Karl Nolle, MdL

Sächsische Zeitung, 25.09.1999

Tagesgespräch: "Im Landtag zeigen, dass die SPD noch da ist"

SPD-Fraktionschef Jurk unterstützt Krehl als Parteichefin
 
Am Mittwoch wählte die SPD-Fraktion im sächsischen Landtag Thomas Jurk zu ihrem neuen Vorsitzenden. Die SZ sprach mit ihm über die neue Rolle seiner Fraktion im Parlament.

Gratulation zur Wahl - oder sollten wir eher herzliches Beileid wünschen?

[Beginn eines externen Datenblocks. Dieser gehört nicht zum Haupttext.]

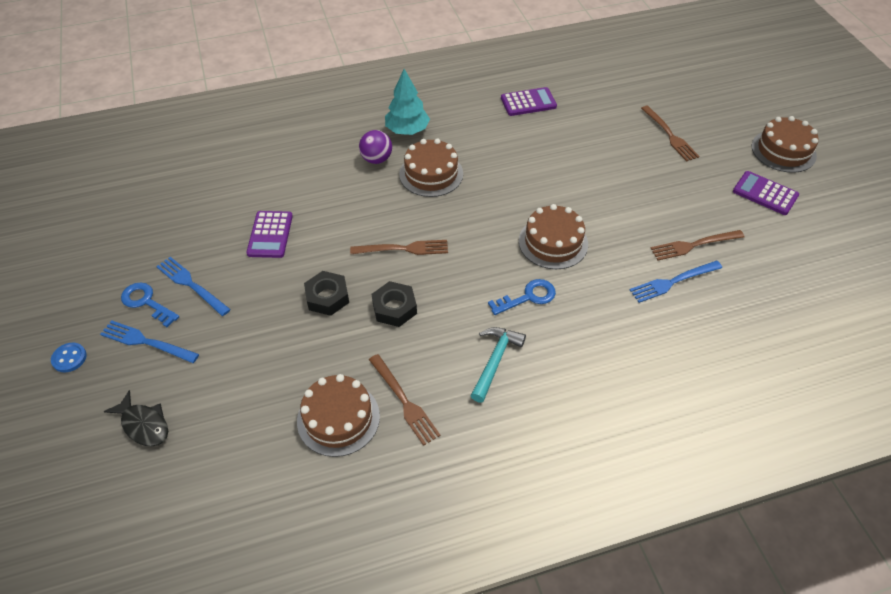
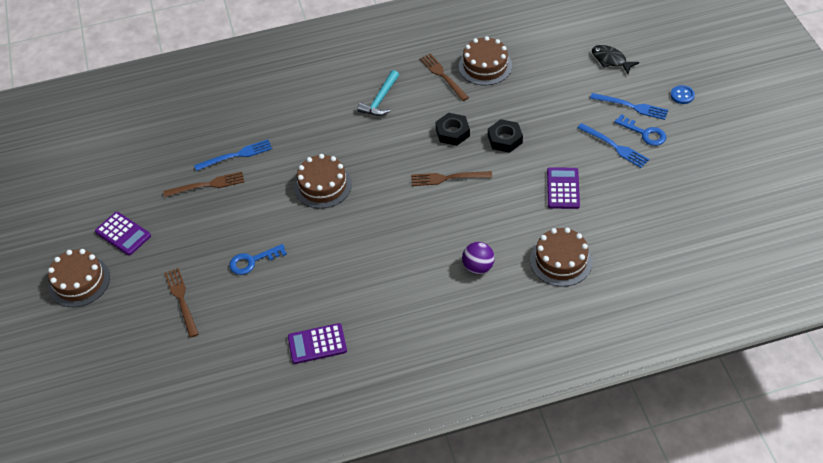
camera: 175 degrees left, 0 degrees up
(407, 130) = (449, 304): turquoise tree -> none
(431, 174) = (424, 251): brown cake -> brown cake (561, 261)
(528, 297) = (350, 142): blue key -> blue key (252, 261)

Nein, ich nehme die Gratulation gern an. Auch wenn es nicht leicht sein wird. Ich habe ja einen langjährigen und erfahrenen Fraktionsvorsitzenden vor mir gehabt, der die SPD geprägt hat.

Es geht das Gerücht, Sie hätten Kunckel verdrängt.

Ich bin vorgeschlagen worden, und nach einer schlaflosen Nacht habe ich meine Bereitschaft erklärt, nachdem ich wusste, Karl-Heinz Kunckel tritt nicht mehr an. Ich weiß, dass er sehr tief betroffen gewesen ist, und alles, was seit Sonntag passierte, ist für ihn auch menschlich sehr schwer verkraftbar.

Sie haben Kunckels Verdienste gewürdigt - warum musste er trotzdem gehen?

Da müssen Sie ihn auch fragen, warum er nicht mehr wollte. Es gab verschiedene Entwicklungen in den letzten Tagen, und ich will mich an der weiteren Legendenbildung nicht beteiligen, weil ich nur Bruchstücke daraus kenne.

Mit 14 Abgeordneten bildet die SPD künftig eine Mini-Fraktion. Wie wollen Sie sich trotzdem Gehör verschaffen?

Zunächst müssen wir uns selber finden und kennenlernen. Und dann werden wir merken, dass wir gemeinsam eine Aufgabe zu erfüllen haben: Trotz des schlechten Wahlergebnisses muss die sächsische SPD eine starke politische Kraft in diesem Land bleiben. Und dazu dient in erster Linie auch der Landtag. Er ist für uns das Sprachrohr, er muss zeigen, dass die SPD noch da ist. Bei aller Trauer über das Ergebnis: Es ist auch eine Chance, einiges anders zu machen. Vielleicht kriegen wir eine neue Struktur hin, die effizienter und wirkungsvoller ist als die alte.

Die CDU sorgt sich darum, die SPD könnte ihren Abgrenzungskurs zur PDS lockern - mit Berechtigung?

Das ist zunächst Sache der CDU selbst. Im übrigen steht das Thema zur Zeit überhaupt nicht. In meinem Wahlkampf hat das gar keine Rolle gespielt. Wir müssen erst mal eine gute Arbeit machen.

Trotzdem steht die Frage, ob Sie eher mit der CDU oder mit der PDS kooperieren werden.

Nein. Mit 30 Abgeordneten hat die PDS ein Quorum erreicht, das sie bei wichtigen Fragen wie Untersuchungsausschüssen und Verfassungsklagen unabhängig von uns macht. Die PDS braucht uns also gar nicht. Unabhängig davon wird es im Interesse der Sache immer Gespräche mit den anderen Fraktionen geben müssen.

Die Führung der SPD liegt bis zum Parteitag in den Händen von Constanze Krehl. Ist sie nur eine Übergangskandidatin?

Nein. Ich denke, Constanze Krehl ist gewillt, diese Aufgabe zu erfüllen, und sie kann das auch. Die SPD muss doch jetzt auch mal zeigen, dass sie zur Geschlossenheit fähig ist. Wenn wir uns weiter zerfleischen, würden wir den politischen Gegnern nur zu wahren Freudensprüngen verhelfen.